▶ [Written task] Reproduce the entire listing below character for character, with no changes.

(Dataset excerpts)
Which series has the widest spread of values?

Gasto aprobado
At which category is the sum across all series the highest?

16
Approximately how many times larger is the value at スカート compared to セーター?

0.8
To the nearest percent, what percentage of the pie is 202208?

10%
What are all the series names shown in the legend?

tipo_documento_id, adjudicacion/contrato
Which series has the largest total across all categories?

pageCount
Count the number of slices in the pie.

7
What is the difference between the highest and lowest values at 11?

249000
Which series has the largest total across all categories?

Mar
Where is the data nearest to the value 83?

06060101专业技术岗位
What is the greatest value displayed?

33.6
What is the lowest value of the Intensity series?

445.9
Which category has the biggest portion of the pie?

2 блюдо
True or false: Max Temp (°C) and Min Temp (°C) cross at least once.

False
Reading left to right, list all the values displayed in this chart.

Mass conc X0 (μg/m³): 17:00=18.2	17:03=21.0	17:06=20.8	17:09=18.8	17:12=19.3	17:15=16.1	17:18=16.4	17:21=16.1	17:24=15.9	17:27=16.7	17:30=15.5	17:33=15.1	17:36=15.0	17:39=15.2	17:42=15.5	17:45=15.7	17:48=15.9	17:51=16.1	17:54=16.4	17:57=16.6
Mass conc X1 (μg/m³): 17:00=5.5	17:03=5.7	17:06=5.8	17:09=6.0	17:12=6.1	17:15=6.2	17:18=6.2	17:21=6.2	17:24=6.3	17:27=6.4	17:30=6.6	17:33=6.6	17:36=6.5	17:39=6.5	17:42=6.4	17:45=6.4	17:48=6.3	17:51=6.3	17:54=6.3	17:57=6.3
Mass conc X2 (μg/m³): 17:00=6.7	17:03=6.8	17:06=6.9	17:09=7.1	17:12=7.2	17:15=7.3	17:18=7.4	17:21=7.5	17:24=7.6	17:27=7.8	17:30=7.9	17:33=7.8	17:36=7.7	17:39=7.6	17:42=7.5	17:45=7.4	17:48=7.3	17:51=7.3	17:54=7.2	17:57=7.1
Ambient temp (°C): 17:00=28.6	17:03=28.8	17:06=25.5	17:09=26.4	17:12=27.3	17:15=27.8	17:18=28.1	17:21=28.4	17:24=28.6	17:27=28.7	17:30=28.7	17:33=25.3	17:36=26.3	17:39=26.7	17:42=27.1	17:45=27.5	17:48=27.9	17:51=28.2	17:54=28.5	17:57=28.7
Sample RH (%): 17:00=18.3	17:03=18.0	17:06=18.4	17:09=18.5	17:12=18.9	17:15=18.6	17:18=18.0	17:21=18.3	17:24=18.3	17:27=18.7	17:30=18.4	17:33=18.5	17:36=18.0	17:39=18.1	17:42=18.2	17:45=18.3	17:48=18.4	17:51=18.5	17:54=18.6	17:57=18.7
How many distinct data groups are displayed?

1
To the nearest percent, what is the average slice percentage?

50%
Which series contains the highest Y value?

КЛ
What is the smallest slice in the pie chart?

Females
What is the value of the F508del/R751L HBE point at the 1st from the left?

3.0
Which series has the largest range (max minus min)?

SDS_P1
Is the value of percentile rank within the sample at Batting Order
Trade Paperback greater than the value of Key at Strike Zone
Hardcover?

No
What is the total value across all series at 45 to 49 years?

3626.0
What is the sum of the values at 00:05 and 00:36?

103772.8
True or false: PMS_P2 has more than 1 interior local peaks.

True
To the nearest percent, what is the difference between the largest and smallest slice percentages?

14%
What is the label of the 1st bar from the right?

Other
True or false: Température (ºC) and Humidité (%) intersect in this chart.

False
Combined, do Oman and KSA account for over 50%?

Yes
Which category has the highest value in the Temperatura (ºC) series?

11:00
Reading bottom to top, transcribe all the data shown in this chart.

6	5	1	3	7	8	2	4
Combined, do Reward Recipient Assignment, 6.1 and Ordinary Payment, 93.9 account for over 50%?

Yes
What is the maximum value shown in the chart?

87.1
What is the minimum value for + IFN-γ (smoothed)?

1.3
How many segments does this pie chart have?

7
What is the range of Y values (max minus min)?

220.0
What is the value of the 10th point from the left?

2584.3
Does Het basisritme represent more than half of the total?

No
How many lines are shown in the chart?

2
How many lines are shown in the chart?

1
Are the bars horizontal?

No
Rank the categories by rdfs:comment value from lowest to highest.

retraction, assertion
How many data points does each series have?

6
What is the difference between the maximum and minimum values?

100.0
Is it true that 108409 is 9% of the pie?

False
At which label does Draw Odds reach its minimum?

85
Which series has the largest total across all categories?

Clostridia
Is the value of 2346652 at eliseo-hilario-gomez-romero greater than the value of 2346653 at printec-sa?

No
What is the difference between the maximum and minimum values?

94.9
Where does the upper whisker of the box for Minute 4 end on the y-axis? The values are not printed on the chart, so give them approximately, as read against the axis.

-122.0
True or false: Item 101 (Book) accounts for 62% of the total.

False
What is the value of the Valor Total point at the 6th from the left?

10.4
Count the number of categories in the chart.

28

▶ [Result below]
Which series has the widest spread of values?

Gasto aprobado
At which category is the sum across all series the highest?

16
Approximately how many times larger is the value at スカート compared to セーター?

0.8
To the nearest percent, what percentage of the pie is 202208?

10%
What are all the series names shown in the legend?

tipo_documento_id, adjudicacion/contrato
Which series has the largest total across all categories?

pageCount
Count the number of slices in the pie.

7
What is the difference between the highest and lowest values at 11?

249000
Which series has the largest total across all categories?

Mar
Where is the data nearest to the value 83?

06060101专业技术岗位
What is the greatest value displayed?

33.6
What is the lowest value of the Intensity series?

445.9
Which category has the biggest portion of the pie?

2 блюдо
True or false: Max Temp (°C) and Min Temp (°C) cross at least once.

False
Reading left to right, list all the values displayed in this chart.

Mass conc X0 (μg/m³): 17:00=18.2	17:03=21.0	17:06=20.8	17:09=18.8	17:12=19.3	17:15=16.1	17:18=16.4	17:21=16.1	17:24=15.9	17:27=16.7	17:30=15.5	17:33=15.1	17:36=15.0	17:39=15.2	17:42=15.5	17:45=15.7	17:48=15.9	17:51=16.1	17:54=16.4	17:57=16.6
Mass conc X1 (μg/m³): 17:00=5.5	17:03=5.7	17:06=5.8	17:09=6.0	17:12=6.1	17:15=6.2	17:18=6.2	17:21=6.2	17:24=6.3	17:27=6.4	17:30=6.6	17:33=6.6	17:36=6.5	17:39=6.5	17:42=6.4	17:45=6.4	17:48=6.3	17:51=6.3	17:54=6.3	17:57=6.3
Mass conc X2 (μg/m³): 17:00=6.7	17:03=6.8	17:06=6.9	17:09=7.1	17:12=7.2	17:15=7.3	17:18=7.4	17:21=7.5	17:24=7.6	17:27=7.8	17:30=7.9	17:33=7.8	17:36=7.7	17:39=7.6	17:42=7.5	17:45=7.4	17:48=7.3	17:51=7.3	17:54=7.2	17:57=7.1
Ambient temp (°C): 17:00=28.6	17:03=28.8	17:06=25.5	17:09=26.4	17:12=27.3	17:15=27.8	17:18=28.1	17:21=28.4	17:24=28.6	17:27=28.7	17:30=28.7	17:33=25.3	17:36=26.3	17:39=26.7	17:42=27.1	17:45=27.5	17:48=27.9	17:51=28.2	17:54=28.5	17:57=28.7
Sample RH (%): 17:00=18.3	17:03=18.0	17:06=18.4	17:09=18.5	17:12=18.9	17:15=18.6	17:18=18.0	17:21=18.3	17:24=18.3	17:27=18.7	17:30=18.4	17:33=18.5	17:36=18.0	17:39=18.1	17:42=18.2	17:45=18.3	17:48=18.4	17:51=18.5	17:54=18.6	17:57=18.7
How many distinct data groups are displayed?

1
To the nearest percent, what is the average slice percentage?

50%
Which series contains the highest Y value?

КЛ
What is the smallest slice in the pie chart?

Females
What is the value of the F508del/R751L HBE point at the 1st from the left?

3.0
Which series has the largest range (max minus min)?

SDS_P1
Is the value of percentile rank within the sample at Batting Order
Trade Paperback greater than the value of Key at Strike Zone
Hardcover?

No
What is the total value across all series at 45 to 49 years?

3626.0
What is the sum of the values at 00:05 and 00:36?

103772.8
True or false: PMS_P2 has more than 1 interior local peaks.

True
To the nearest percent, what is the difference between the largest and smallest slice percentages?

14%
What is the label of the 1st bar from the right?

Other
True or false: Température (ºC) and Humidité (%) intersect in this chart.

False
Combined, do Oman and KSA account for over 50%?

Yes
Which category has the highest value in the Temperatura (ºC) series?

11:00
Reading bottom to top, transcribe all the data shown in this chart.

6	5	1	3	7	8	2	4
Combined, do Reward Recipient Assignment, 6.1 and Ordinary Payment, 93.9 account for over 50%?

Yes
What is the maximum value shown in the chart?

87.1
What is the minimum value for + IFN-γ (smoothed)?

1.3
How many segments does this pie chart have?

7
What is the range of Y values (max minus min)?

220.0
What is the value of the 10th point from the left?

2584.3
Does Het basisritme represent more than half of the total?

No
How many lines are shown in the chart?

2
How many lines are shown in the chart?

1
Are the bars horizontal?

No
Rank the categories by rdfs:comment value from lowest to highest.

retraction, assertion
How many data points does each series have?

6
What is the difference between the maximum and minimum values?

100.0
Is it true that 108409 is 9% of the pie?

False
At which label does Draw Odds reach its minimum?

85
Which series has the largest total across all categories?

Clostridia
Is the value of 2346652 at eliseo-hilario-gomez-romero greater than the value of 2346653 at printec-sa?

No
What is the difference between the maximum and minimum values?

94.9
Where does the upper whisker of the box for Minute 4 end on the y-axis? The values are not printed on the chart, so give them approximately, as read against the axis.

-122.0
True or false: Item 101 (Book) accounts for 62% of the total.

False
What is the value of the Valor Total point at the 6th from the left?

10.4
Count the number of categories in the chart.

28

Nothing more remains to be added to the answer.